[[ STUDY MATERIAL, beginning ]]

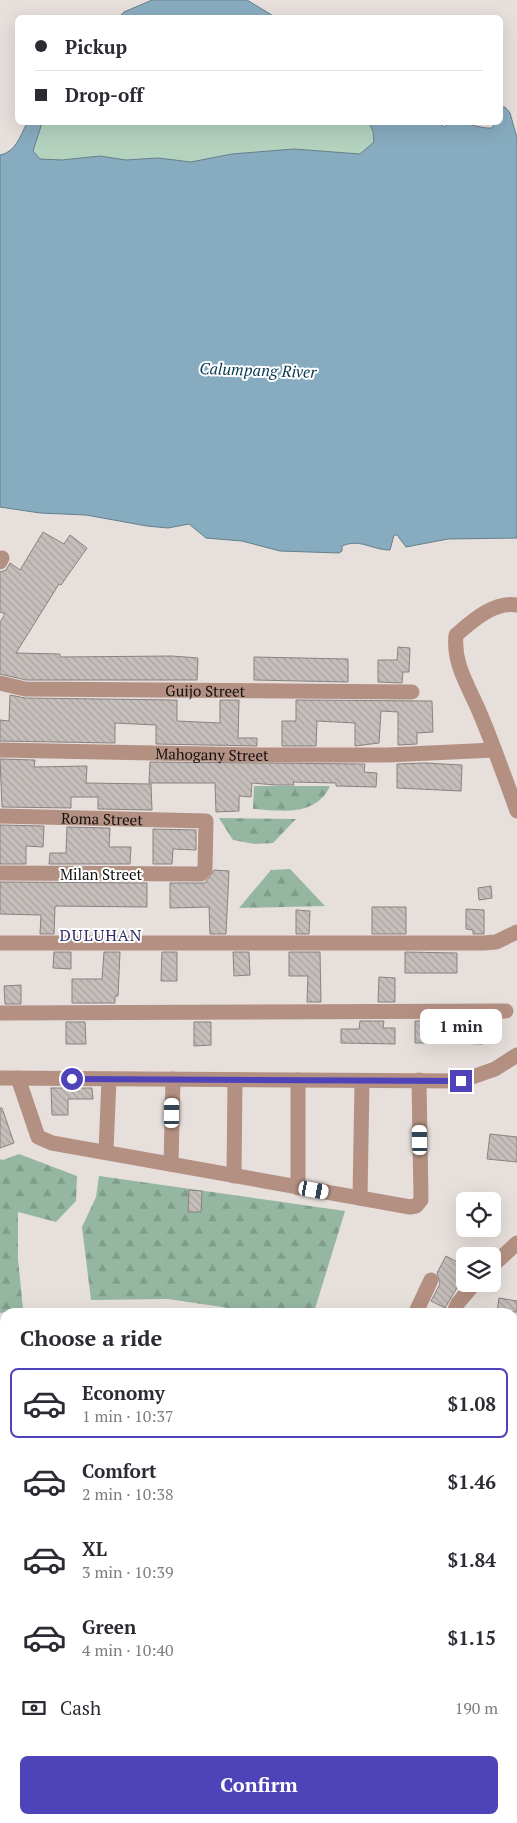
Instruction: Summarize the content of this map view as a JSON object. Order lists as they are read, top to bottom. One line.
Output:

[[ STUDY MATERIAL, end ]]
[[ STUDY MATERIAL, beginning ]]

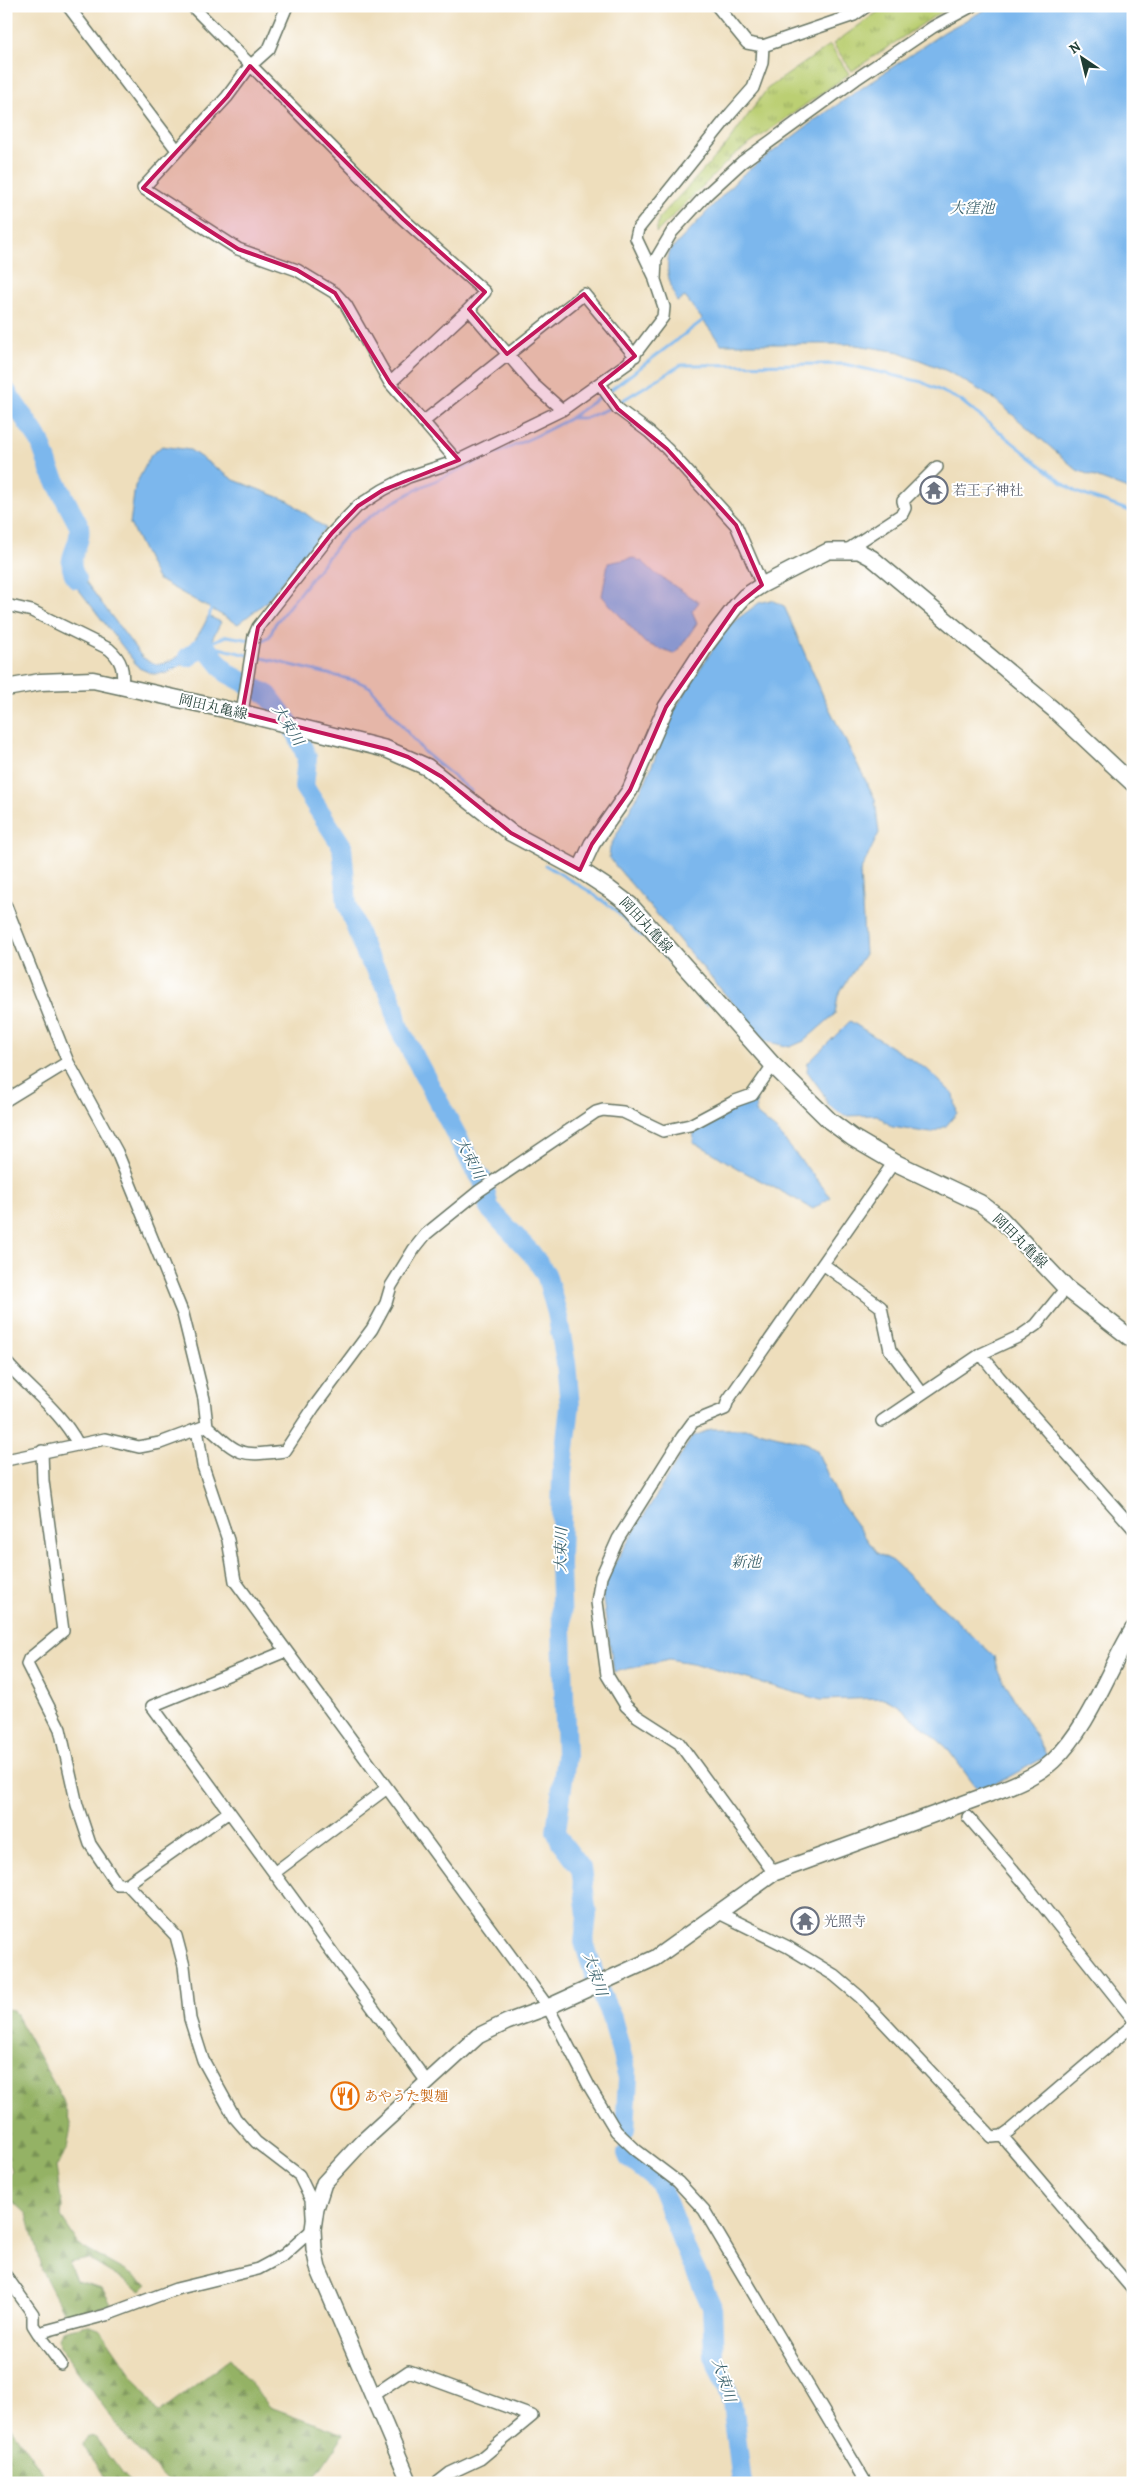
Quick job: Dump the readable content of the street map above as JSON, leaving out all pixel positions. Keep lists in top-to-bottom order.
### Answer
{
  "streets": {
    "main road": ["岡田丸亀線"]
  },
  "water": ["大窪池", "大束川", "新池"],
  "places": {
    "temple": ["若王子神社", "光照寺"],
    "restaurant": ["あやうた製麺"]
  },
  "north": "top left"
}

[[ STUDY MATERIAL, end ]]
[[ STUDY MATERIAL, beginning ]]

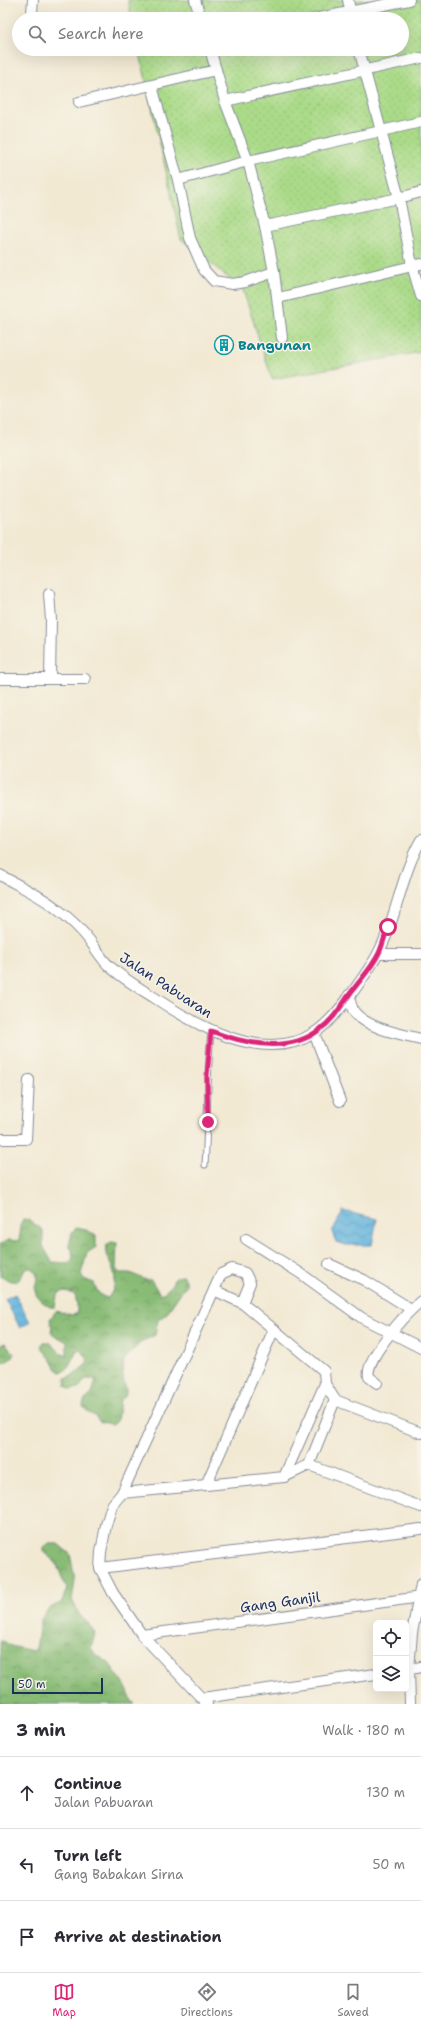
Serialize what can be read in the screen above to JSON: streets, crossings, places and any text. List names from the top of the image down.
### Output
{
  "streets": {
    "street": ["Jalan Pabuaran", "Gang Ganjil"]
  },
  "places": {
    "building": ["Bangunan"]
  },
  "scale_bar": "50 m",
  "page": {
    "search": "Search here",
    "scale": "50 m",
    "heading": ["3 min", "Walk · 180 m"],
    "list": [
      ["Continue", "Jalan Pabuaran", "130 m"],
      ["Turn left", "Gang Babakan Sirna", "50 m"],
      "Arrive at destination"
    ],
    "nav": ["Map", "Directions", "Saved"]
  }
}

[[ STUDY MATERIAL, end ]]

* **WORK ITEM**
Where the word "above" occurs in a line of the records, copy that line.

* **TASK RESPONSE**
Quick job: Dump the readable content of the street map above as JSON, leaving out all pixel positions. Keep lists in top-to-bottom order.
Serialize what can be read in the screen above to JSON: streets, crossings, places and any text. List names from the top of the image down.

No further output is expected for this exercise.